The Polar Bear has even been placed in a separate genus, Thalassarctos, a proceeding which is quite unnecessary. The white colour of this Bear tends to become browner with age. It is one of the few mammals which extend right round the pole; the Polar Bear is of course a purely Arctic animal. The chief food of the Polar Bear is Seal. Out of thirty Bears examined, Mr. Koettlitz found that only fifteen had animal remains in their stomachs, and these remains were invariably Seal. The animal apparently hunts by scent rather than by sight or hearing, both of which senses seem to be somewhat dull. The males and females wander separately, except of course during the breeding season. The Bears dig holes in which they may remain for some time, but there is no hibernation. In Pleistocene times, the Polar Bear extended as far south as Hamburg. The female has four mammae, pectoral in position.
Melursus includes only M. labiatus, the Sloth Bear of India. This animal has an upturned snout, which is described as closely resembling that of Mydaus, the Teledu. The snout has no groove.
All Bears are largely vegetarian and insect feeders; but this Bear is especially so.

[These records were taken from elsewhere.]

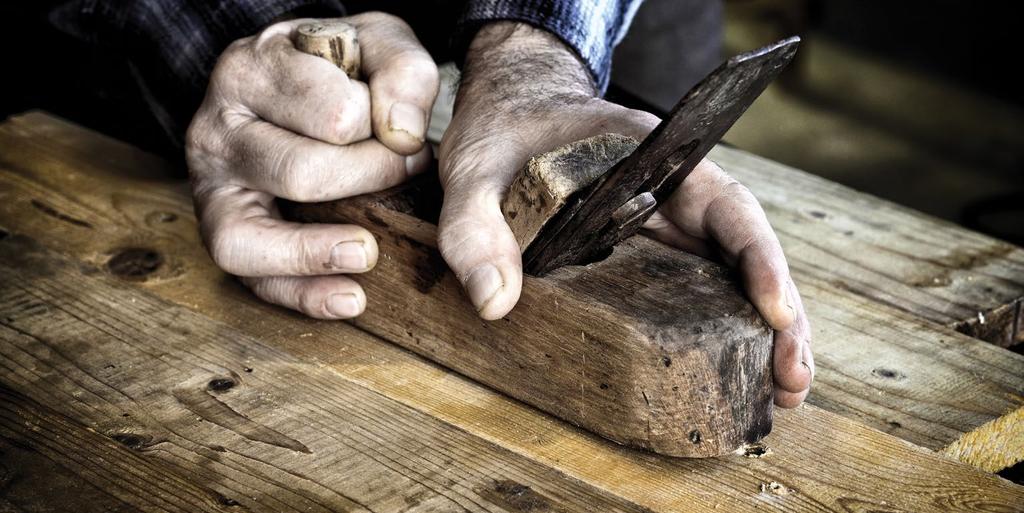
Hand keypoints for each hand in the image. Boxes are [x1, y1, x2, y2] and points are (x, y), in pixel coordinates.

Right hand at [186, 13, 438, 318]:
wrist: (290, 79)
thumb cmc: (336, 68)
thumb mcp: (376, 43)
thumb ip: (400, 71)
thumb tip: (403, 135)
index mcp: (253, 70)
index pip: (333, 115)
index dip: (383, 131)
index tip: (408, 136)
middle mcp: (217, 128)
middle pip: (300, 175)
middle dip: (368, 181)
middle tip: (405, 172)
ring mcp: (210, 188)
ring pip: (251, 238)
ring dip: (318, 251)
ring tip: (368, 252)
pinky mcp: (223, 233)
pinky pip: (253, 280)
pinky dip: (303, 295)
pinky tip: (351, 297)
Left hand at [438, 22, 811, 406]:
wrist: (506, 109)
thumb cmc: (499, 128)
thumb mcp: (475, 171)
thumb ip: (475, 228)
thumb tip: (496, 304)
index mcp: (649, 154)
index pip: (724, 205)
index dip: (759, 259)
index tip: (776, 313)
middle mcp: (672, 188)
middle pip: (745, 249)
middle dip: (778, 312)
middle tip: (793, 378)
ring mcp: (665, 219)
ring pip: (731, 273)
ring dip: (763, 329)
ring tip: (784, 389)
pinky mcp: (648, 247)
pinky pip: (697, 284)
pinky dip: (724, 325)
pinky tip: (739, 367)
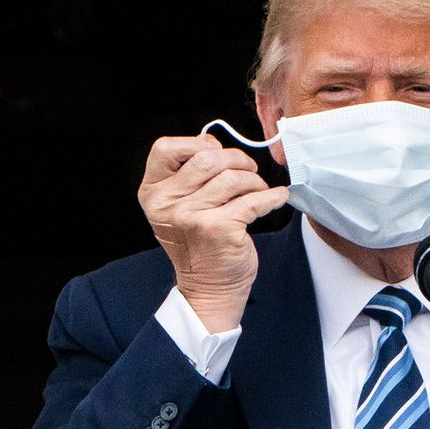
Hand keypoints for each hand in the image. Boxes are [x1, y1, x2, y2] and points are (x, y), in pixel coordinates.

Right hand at [137, 134, 289, 332]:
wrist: (208, 288)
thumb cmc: (198, 242)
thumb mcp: (179, 206)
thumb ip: (189, 175)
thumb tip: (212, 140)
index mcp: (153, 192)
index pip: (165, 148)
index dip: (195, 143)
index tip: (215, 151)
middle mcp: (167, 203)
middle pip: (207, 158)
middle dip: (236, 159)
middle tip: (249, 171)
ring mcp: (191, 217)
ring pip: (232, 177)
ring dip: (254, 180)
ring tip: (259, 190)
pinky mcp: (218, 229)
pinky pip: (253, 200)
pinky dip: (271, 196)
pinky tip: (277, 197)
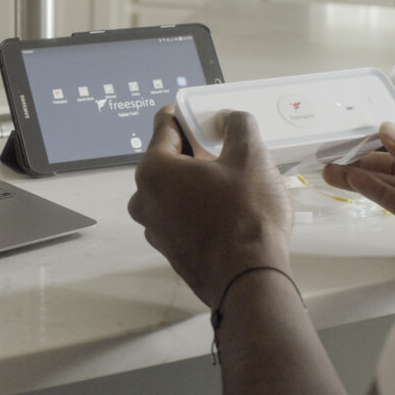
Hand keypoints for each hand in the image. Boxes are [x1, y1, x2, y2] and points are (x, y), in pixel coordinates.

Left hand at [128, 106, 292, 307]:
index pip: (164, 125)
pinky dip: (197, 205)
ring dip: (197, 179)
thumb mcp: (251, 155)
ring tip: (231, 182)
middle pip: (168, 158)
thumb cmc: (246, 215)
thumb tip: (227, 118)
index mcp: (154, 170)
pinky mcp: (169, 249)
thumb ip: (237, 124)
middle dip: (195, 150)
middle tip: (226, 150)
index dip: (186, 113)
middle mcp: (144, 198)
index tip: (204, 113)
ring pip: (173, 188)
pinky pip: (179, 213)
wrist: (249, 280)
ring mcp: (154, 227)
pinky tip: (227, 210)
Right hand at [322, 115, 394, 219]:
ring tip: (330, 171)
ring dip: (358, 175)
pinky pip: (394, 200)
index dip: (379, 126)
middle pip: (391, 157)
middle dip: (359, 155)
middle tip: (331, 152)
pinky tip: (352, 181)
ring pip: (388, 180)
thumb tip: (386, 127)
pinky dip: (373, 190)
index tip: (350, 124)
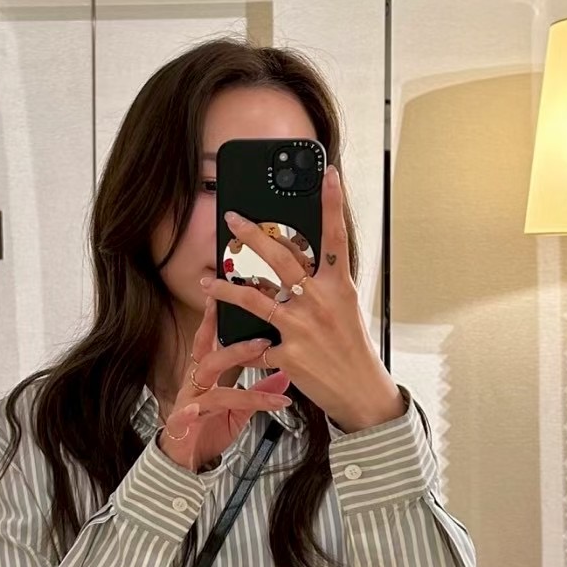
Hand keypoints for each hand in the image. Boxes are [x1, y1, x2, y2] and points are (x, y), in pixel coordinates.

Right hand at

It delights in the nests of Termites, and its energy in destroying these hills for the sake of their inhabitants is so great that the name of "sloth" appeared to Sir Samuel Baker to be an entire misnomer.
Aeluropus, a rare Carnivore with but one species, A. melanoleucus, is not inferior in size to the Brown Bear, and is distinguished by its largely white coloration. It was discovered in the mountains of East Thibet by Père David, and described by Milne-Edwards[[304]] as a distinct and new genus, the discoverer himself having named it as a species of Ursus. It is a vegetable-feeding creature and bulky in form, with a rudimentary tail and a short broad head; in fact, more like a Bear than a Procyonid (with which group it is placed by some). The width of the head, however, is greater than in any other Carnivore; it is most closely approached in this by Aelurus and by Hyaena. The molar formula is Pm 4/3 M 2/3. The soles are hairy. There is no alisphenoid canal. The molars are especially large and multicuspid.
Fig. 226.—Aeluropus melanoleucus. × 1⁄12.
Fossil Ursidae.—The genus Ursus itself goes back to Pliocene times. The well-known Cave Bear, Ursus spelaeus of
Pleistocene times, was one of the commonest of Carnivorous creatures during the very early times of the present era. It was as huge as a Polar Bear or a Grizzly. The skull is remarkable for the fact that the first three premolars, which are small in all Bears, dropped out early in life. An immense number of names have been given to what are in all probability the same species as this Cave Bear of remote antiquity.
Hyaenarctos is the oldest genus of true Ursidae. It goes back into Middle Miocene times, and ranged over Europe and North Africa.
Arctotherium is an American genus of Pleistocene times. The likeness of some of the extinct Canidae to Bears has been already commented upon.